Controle biológico com fungos e bactérias benéficos;

Sistema de irrigação inteligente, uso de resíduos na avicultura agroecológica e muito mais.

Para muitos visitantes, o evento foi também uma oportunidade de aprendizado prático. Gabriel dos Santos Silva, 28 anos, que atua com gado leiteiro em Aquidauana, elogiou o conteúdo técnico: “Gostei bastante da parte de piscicultura, ovinos e aves. As palestras foram muito ricas. Vim rever e aprender com as novidades”.

 

Ystael de Oliveira, moradora do Pará, conheceu o evento após ver postagens no Instagram.
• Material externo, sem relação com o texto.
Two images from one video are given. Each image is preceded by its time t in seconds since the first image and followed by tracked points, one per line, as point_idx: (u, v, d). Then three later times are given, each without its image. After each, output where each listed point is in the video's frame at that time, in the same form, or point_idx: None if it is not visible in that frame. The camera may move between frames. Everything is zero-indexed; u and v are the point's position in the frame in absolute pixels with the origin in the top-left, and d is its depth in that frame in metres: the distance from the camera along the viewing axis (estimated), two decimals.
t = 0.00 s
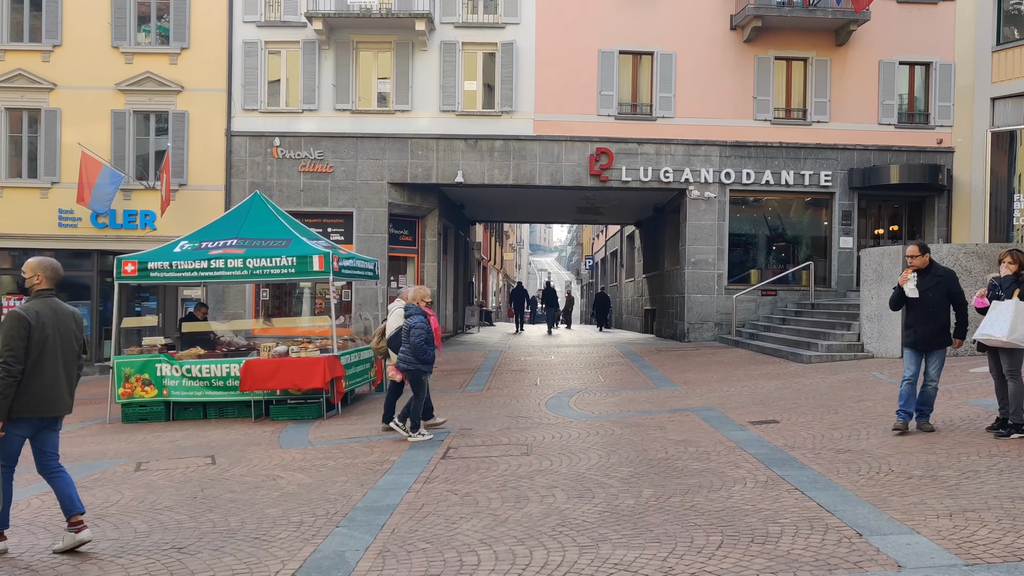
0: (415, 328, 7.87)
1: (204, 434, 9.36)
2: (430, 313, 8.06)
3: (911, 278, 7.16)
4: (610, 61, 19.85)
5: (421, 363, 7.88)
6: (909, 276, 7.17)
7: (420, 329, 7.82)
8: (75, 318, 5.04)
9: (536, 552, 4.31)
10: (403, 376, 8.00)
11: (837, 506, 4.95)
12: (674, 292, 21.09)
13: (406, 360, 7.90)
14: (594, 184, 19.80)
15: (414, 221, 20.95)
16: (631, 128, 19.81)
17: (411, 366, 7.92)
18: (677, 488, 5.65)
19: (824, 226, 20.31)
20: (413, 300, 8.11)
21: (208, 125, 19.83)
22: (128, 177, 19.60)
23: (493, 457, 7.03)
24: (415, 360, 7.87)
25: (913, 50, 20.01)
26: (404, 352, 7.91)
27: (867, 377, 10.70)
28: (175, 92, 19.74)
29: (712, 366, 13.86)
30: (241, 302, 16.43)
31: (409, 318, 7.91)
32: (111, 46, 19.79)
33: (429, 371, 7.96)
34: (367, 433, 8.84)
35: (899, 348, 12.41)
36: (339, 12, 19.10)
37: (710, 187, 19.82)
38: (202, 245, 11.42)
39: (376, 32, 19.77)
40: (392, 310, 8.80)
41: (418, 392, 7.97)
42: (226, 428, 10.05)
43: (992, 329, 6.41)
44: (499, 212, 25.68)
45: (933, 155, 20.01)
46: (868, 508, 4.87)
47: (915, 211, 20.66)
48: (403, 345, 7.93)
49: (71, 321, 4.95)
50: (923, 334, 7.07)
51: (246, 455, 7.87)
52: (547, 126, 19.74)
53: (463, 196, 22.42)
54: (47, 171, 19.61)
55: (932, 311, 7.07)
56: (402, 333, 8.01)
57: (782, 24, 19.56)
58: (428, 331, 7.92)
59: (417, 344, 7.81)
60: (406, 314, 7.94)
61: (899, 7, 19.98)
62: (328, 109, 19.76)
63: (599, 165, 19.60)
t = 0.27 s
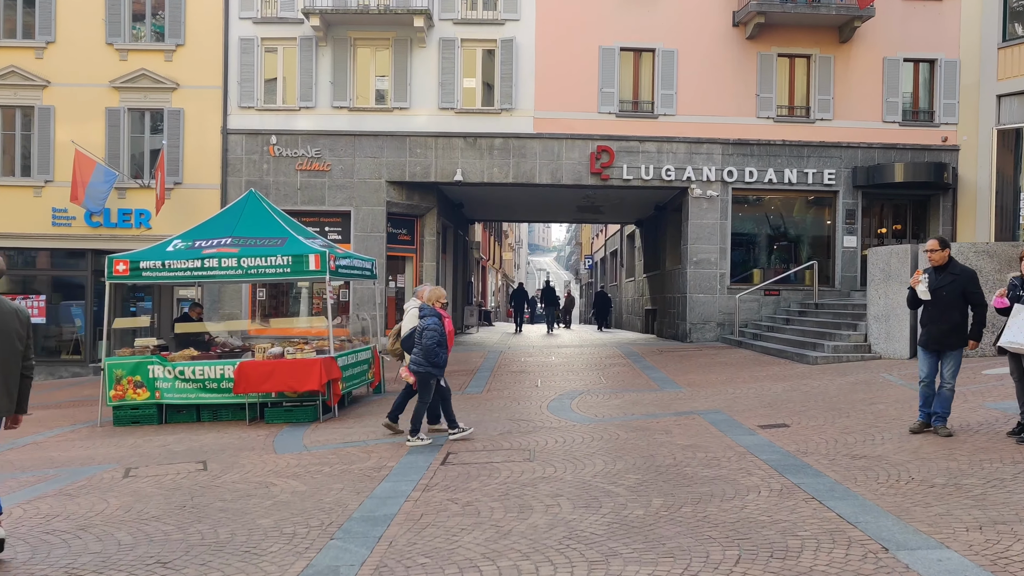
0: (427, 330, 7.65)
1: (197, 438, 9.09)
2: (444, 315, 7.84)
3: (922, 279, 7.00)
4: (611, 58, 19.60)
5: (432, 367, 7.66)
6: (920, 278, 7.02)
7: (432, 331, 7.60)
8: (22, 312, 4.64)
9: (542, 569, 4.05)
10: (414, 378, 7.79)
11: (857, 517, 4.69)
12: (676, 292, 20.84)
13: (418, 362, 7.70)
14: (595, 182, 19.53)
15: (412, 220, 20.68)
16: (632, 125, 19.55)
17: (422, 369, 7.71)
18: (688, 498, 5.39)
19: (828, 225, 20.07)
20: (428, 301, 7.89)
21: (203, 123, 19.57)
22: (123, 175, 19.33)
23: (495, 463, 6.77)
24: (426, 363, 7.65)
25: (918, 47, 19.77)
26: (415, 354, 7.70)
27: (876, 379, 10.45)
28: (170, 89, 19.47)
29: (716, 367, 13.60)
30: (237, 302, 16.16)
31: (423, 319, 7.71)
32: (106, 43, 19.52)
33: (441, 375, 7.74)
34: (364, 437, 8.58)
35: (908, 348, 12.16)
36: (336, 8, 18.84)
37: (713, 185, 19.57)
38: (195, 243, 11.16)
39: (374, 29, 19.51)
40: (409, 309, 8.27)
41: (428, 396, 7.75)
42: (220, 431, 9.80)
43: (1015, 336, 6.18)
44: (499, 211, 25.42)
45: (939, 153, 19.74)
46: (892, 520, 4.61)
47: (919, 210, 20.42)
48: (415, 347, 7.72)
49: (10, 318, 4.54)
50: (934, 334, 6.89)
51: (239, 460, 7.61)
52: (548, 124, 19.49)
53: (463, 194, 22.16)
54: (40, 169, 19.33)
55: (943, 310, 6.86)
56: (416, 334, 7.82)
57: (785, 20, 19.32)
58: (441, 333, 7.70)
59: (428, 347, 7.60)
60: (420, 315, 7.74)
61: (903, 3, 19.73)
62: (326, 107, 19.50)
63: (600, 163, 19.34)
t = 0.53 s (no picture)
0: (447, 329, 7.37)
1: (190, 442, 8.82)
2: (465, 315, 7.55)
3: (940, 280, 6.74)
4: (613, 54, 19.34)
5: (453, 368, 7.38)
6: (937, 279, 6.77)
7: (453, 330, 7.32)
8: None
9: None
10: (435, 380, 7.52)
11: (884, 529, 4.44)
12: (679, 291, 20.57)
13: (438, 363, 7.42)
14: (597, 180, 19.27)
15: (412, 219, 20.41)
16: (634, 123, 19.29)
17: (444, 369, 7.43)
18: (703, 508, 5.13)
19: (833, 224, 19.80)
20: (451, 300, 7.59)
21: (200, 120, 19.30)
22: (118, 173, 19.06)
23: (498, 469, 6.50)
24: (447, 364, 7.38)
25: (924, 43, 19.50)
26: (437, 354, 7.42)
27: (888, 381, 10.19)
28: (167, 86, 19.20)
29: (723, 368, 13.32)
30: (234, 302, 15.88)
31: (444, 319, 7.43)
32: (101, 39, 19.25)
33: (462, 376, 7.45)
34: (363, 441, 8.32)
35: (918, 349, 11.91)
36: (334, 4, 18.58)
37: (716, 183, 19.32)
38: (190, 242, 10.88)
39: (373, 25, 19.25)
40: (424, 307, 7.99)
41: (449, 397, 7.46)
42: (214, 434, 9.53)
43: None
44: (499, 210, 25.15)
45: (945, 151, 19.45)
46: (922, 533, 4.35)
47: (925, 209, 20.16)
48: (437, 348, 7.45)
49: None
50: (950, 334, 6.67)
51: (234, 466, 7.34)
52: (549, 121, 19.23)
53: (463, 193, 21.90)
54: (35, 167, 19.06)
55: (960, 310, 6.62)
56: (437, 334, 7.54)
57: (790, 16, 19.05)
58: (462, 332, 7.40)
59: (449, 347, 7.31)
60: (442, 315, 7.46)
61: None
62: (324, 104, 19.24)
63: (601, 161, 19.08)
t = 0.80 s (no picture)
0: (465, 327, 7.24)
1: (182, 448, 8.57)
2: (482, 312, 7.43)
3: (957, 281, 6.50)
4: (614, 52, 19.09)
5: (473, 366, 7.25)
6: (954, 280, 6.52)
7: (471, 328, 7.19)
8: None
9: None
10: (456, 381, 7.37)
11: (910, 544, 4.19)
12: (681, 291, 20.32)
13: (457, 363, 7.29)
14: (598, 179, 19.02)
15: (410, 219, 20.15)
16: (636, 121, 19.04)
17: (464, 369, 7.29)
18: (716, 521, 4.87)
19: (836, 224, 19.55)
20: (466, 297, 7.48)
21: (195, 118, 19.03)
22: (112, 172, 18.79)
23: (499, 477, 6.24)
24: (467, 362, 7.24)
25: (929, 40, 19.27)
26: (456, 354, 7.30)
27: (898, 383, 9.94)
28: (161, 84, 18.94)
29: (728, 370, 13.08)
30: (229, 302, 15.62)
31: (460, 317, 7.31)
32: (95, 36, 18.99)
33: (483, 375, 7.30)
34: (360, 446, 8.07)
35: (927, 350, 11.69)
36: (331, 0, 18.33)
37: (718, 182, 19.07)
38: (182, 241, 10.63)
39: (371, 21, 19.00)
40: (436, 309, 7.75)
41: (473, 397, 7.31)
42: (207, 439, 9.28)
43: None
44: (499, 209, 24.91)
45: (950, 149, 19.22)
46: (949, 549, 4.09)
47: (930, 208, 19.92)
48: (455, 348, 7.32)
49: None
50: (968, 335, 6.42)
51: (225, 473, 7.08)
52: (549, 119, 18.97)
53: (462, 192, 21.65)
54: (28, 166, 18.79)
55: (978, 310, 6.37)
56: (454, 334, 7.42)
57: (793, 13, 18.81)
58: (480, 330, 7.28)
59: (467, 345, 7.19)
60: (458, 313, 7.34)
61: None
62: (321, 102, 18.99)
63: (602, 159, 18.83)
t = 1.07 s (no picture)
0: (486, 330, 6.98)
1: (178, 453, 8.33)
2: (502, 313, 7.16)
3: (983, 281, 6.23)
4: (620, 48, 18.83)
5: (497, 369, 6.99)
6: (981, 279, 6.26)
7: (492, 329, 6.93)
8: None
9: None
10: (479, 385, 7.11)
11: (942, 561, 3.93)
12: (688, 291, 20.04)
13: (479, 366, 7.03)
14: (604, 177, 18.77)
15: (413, 218, 19.91)
16: (642, 119, 18.78)
17: (487, 372, 7.03)
18: (733, 534, 4.61)
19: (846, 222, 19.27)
20: (485, 298, 7.22)
21: (196, 117, 18.81)
22: (112, 171, 18.58)
23: (505, 485, 5.99)
24: (490, 366, 6.98)
25: (940, 36, 18.98)
26: (478, 355, 7.05)
27: (913, 386, 9.67)
28: (162, 82, 18.72)
29: (737, 372, 12.81)
30: (229, 303, 15.38)
31: (480, 319, 7.05)
32: (95, 34, 18.78)
33: (505, 377, 7.05)
34: (360, 452, 7.82)
35: (942, 351, 11.44)
36: None
37: (726, 180, 18.80)
38: (180, 241, 10.40)
39: (373, 18, 18.77)
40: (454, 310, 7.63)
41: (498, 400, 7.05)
42: (204, 444, 9.05)
43: None
44: (503, 208, 24.65)
45: (961, 146, 18.93)
46: (986, 567, 3.83)
47: (940, 206, 19.65)
48: (477, 351, 7.05)
49: None
50: (996, 335, 6.16)
51: (221, 480, 6.84)
52: (554, 117, 18.71)
53: (466, 191, 21.41)
54: (27, 166, 18.58)
55: (1006, 311, 6.10)
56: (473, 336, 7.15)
57: (802, 9, 18.53)
58: (502, 332, 7.00)
59: (488, 348, 6.92)
60: (478, 315, 7.07)
61: None
62: (323, 100, 18.76)
63: (608, 157, 18.57)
Ela ficou encantada com as soluções, principalmente na área de hidroponia: “Eu tinha certo preconceito, mas estou achando maravilhoso. Quero conhecer mais sobre agricultura”.

 

A experiência prática foi enriquecedora também para os estudantes que atuaram nas vitrines. Ana Carolina de Lima, aluna de Zootecnia e membro do grupo GENAVE (Grupo de Estudos de Nutrição de Aves), apresentou projetos em avicultura sustentável com materiais reciclados: “Está sendo incrível apresentar e ao mesmo tempo aprender com quem visita. A troca é muito rica”.

 

Outro exemplo foi Danilo Filipe, estudante de Agronomia, que demonstrou um simulador de chuva móvel usado para avaliar erosão do solo e perda de nutrientes: “Mostramos na prática como diferentes usos do solo influenciam a infiltração e a erosão. É um dado muito útil para o planejamento agrícola”.

 

Cristiane Gonçalves de Mendonça, professora de Agronomia e Engenharia Florestal, levou ao público a importância das abelhas sem ferrão: “Além do mel, elas têm funções ecológicas importantíssimas, e são ótimas para projetos de educação ambiental”.

 

Outro ponto que chamou atenção foi a vitrine de integração pecuária-floresta com uso do louro-preto (Cordia glabrata), explorando sombreamento estratégico e o aproveitamento da madeira. Em parceria com a startup EcoSeed, a UEMS também apresentou o PackSeed, um pacote tecnológico que melhora a semeadura de mudas nativas em áreas degradadas, mostrando o potencial da silvicultura como aliada da pecuária.

 

A vitrine de olericultura no Pantanal PEC, apresentada por Jainy Monzon, estudante de Agronomia, também encantou: “Mostramos um sistema que integra frutíferas, olerícolas e lavoura. Para a agricultura familiar, isso significa produtividade e diversificação”.

 

 

Com temas que vão da fruticultura adaptada ao Pantanal à prevenção de incêndios florestais com tecnologia, passando por centros de piscicultura sustentável, as Vitrines Tecnológicas mostraram que a ciência feita no interior do Brasil tem impacto direto na vida do produtor e no futuro do planeta.
 

Ao unir pesquisa aplicada, inovação tecnológica e valorização do conhecimento local, o Pantanal Tech MS 2025 reafirma seu papel como ponte entre universidade, campo e sociedade. As vitrines não apenas ensinaram: inspiraram. Mostraram que é possível produzir mais e melhor, respeitando a biodiversidade, a cultura pantaneira e as futuras gerações.